The aim is not heavy feature engineering but ensuring the data is clean and interpretable for KPI design.

## 4. KPI definition 
_(PO perspective)_

In this section we define and compute the core KPIs that an airline ACoE might expose to stakeholders.

**Example KPIs:**
- Overall passenger satisfaction rate.
- Satisfaction rate by:
  - Customer Type (loyal vs disloyal).
  - Type of Travel (business vs personal).
  - Class (Business, Eco, Eco Plus).
- Satisfaction vs delay:
  - Satisfaction rate by departure delay bucket.
  - Satisfaction rate by arrival delay bucket.
- Satisfaction vs service ratings:
  - Average rating per service dimension for satisfied vs dissatisfied passengers.
  - Difference in averages to highlight biggest gaps.

Each KPI will be presented as:
- A short table.
- One or two clear visualisations (bar charts, grouped bars, or simple heatmaps).
- A short narrative comment from a product/operations perspective.

## 5. Exploratory data analysis (segmentation & drivers)

This section deep-dives into patterns behind the KPIs.

**5.1 Segment analysis**

We explore satisfaction across important segments, such as:
- Class vs Type of Travel.
- Customer Type vs Class.
- Age groups vs satisfaction.

For each segment, we:
- Visualise the distribution of satisfied vs dissatisfied.
- Comment on where dissatisfaction is concentrated.

**5.2 Service quality analysis**

We:
- Compare distributions of service ratings for satisfied vs dissatisfied passengers.
- Identify which service dimensions have the largest difference between groups.
- Highlight 3–5 service areas that appear most critical (e.g. online boarding, inflight wifi, seat comfort, on-board service).

**5.3 Delay impact analysis**

We:
- Examine the relationship between departure/arrival delays and satisfaction.
- Use delay buckets to see how satisfaction drops as delays increase.
- Comment on which delay thresholds are most harmful to experience.

## 6. Key insights for stakeholders

Here we summarise the most important findings in business language, not statistics.

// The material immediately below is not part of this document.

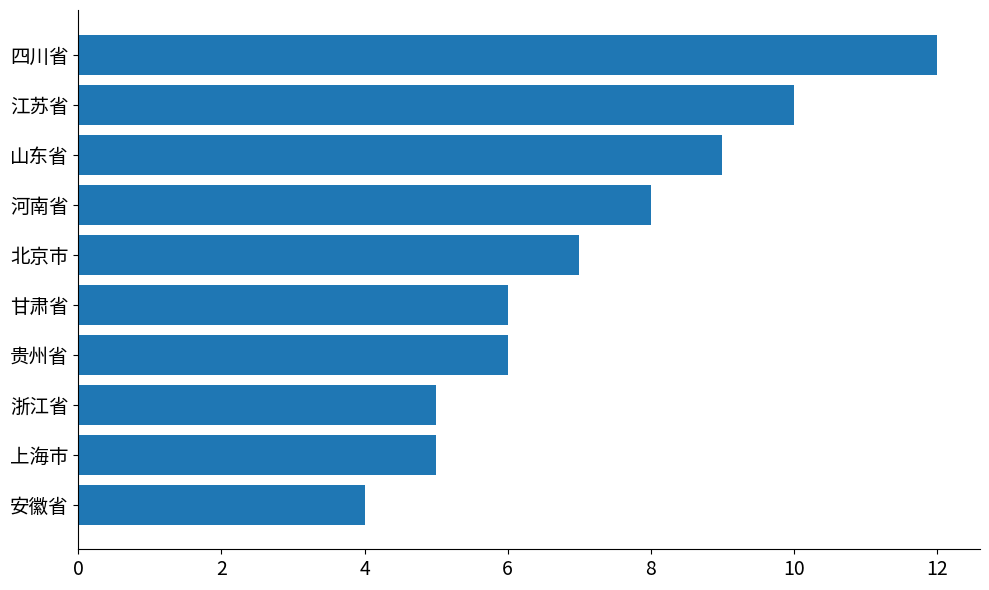

The value at 山东省 is 12. True or false?

False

Examples of statements to capture:
- Which segments (e.g. economy business travellers, disloyal customers) are at greatest risk of dissatisfaction.
- Which service dimensions drive the largest change in satisfaction.
- How strongly delays correlate with dissatisfaction.

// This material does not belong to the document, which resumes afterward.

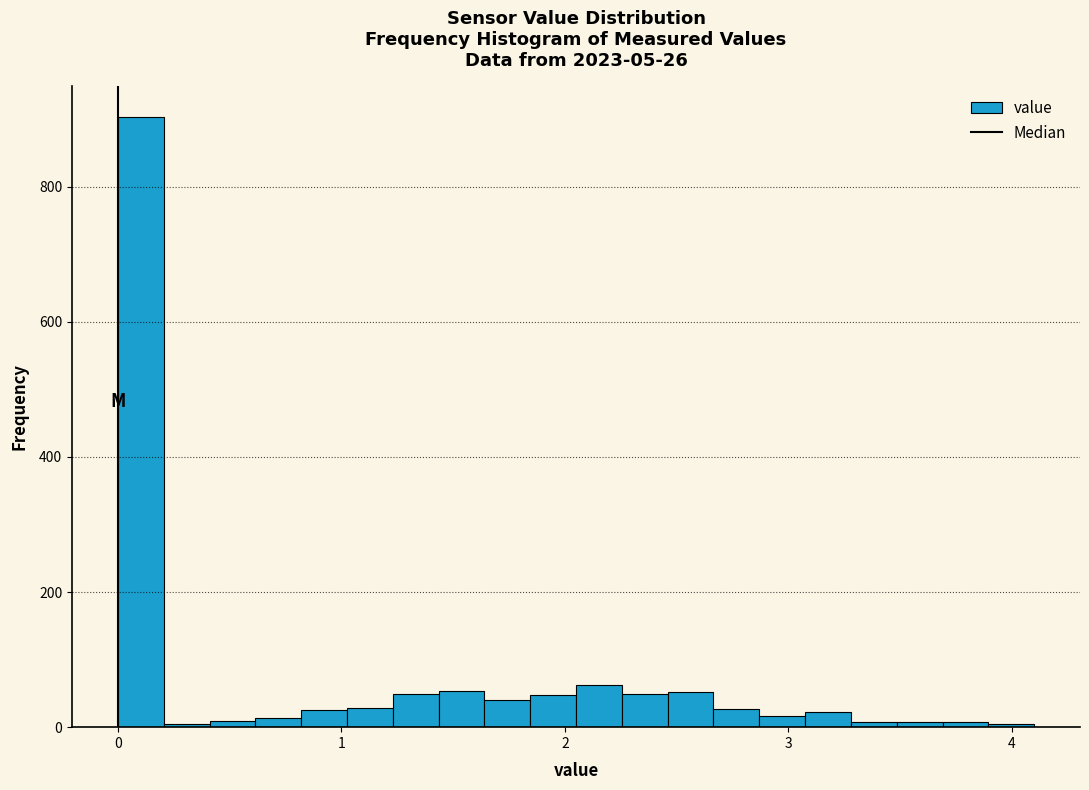

Around what value on the x-axis is the tallest bar? Give the approximate position of its centre, as read against the axis.

0.1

For each insight, we briefly outline:
- Potential impact (e.g. churn risk, NPS impact, operational escalations).
- Which stakeholder(s) should care (e.g. operations, digital product, customer experience).

## 7. Implications for product & analytics
_(TPO perspective)_

In this final section of the EDA notebook, we connect the insights to product and analytics work.

We outline:
- Candidate dashboard views / KPIs that the ACoE should maintain (e.g., satisfaction by class and travel type, delay vs satisfaction trends).
- Data quality improvements that may be needed (e.g., better capture of delay reasons).
- Open questions for further analysis (to feed into the backlog).

We do not yet define detailed user stories here; instead, we prepare input for the more structured backlog section in the modeling notebook.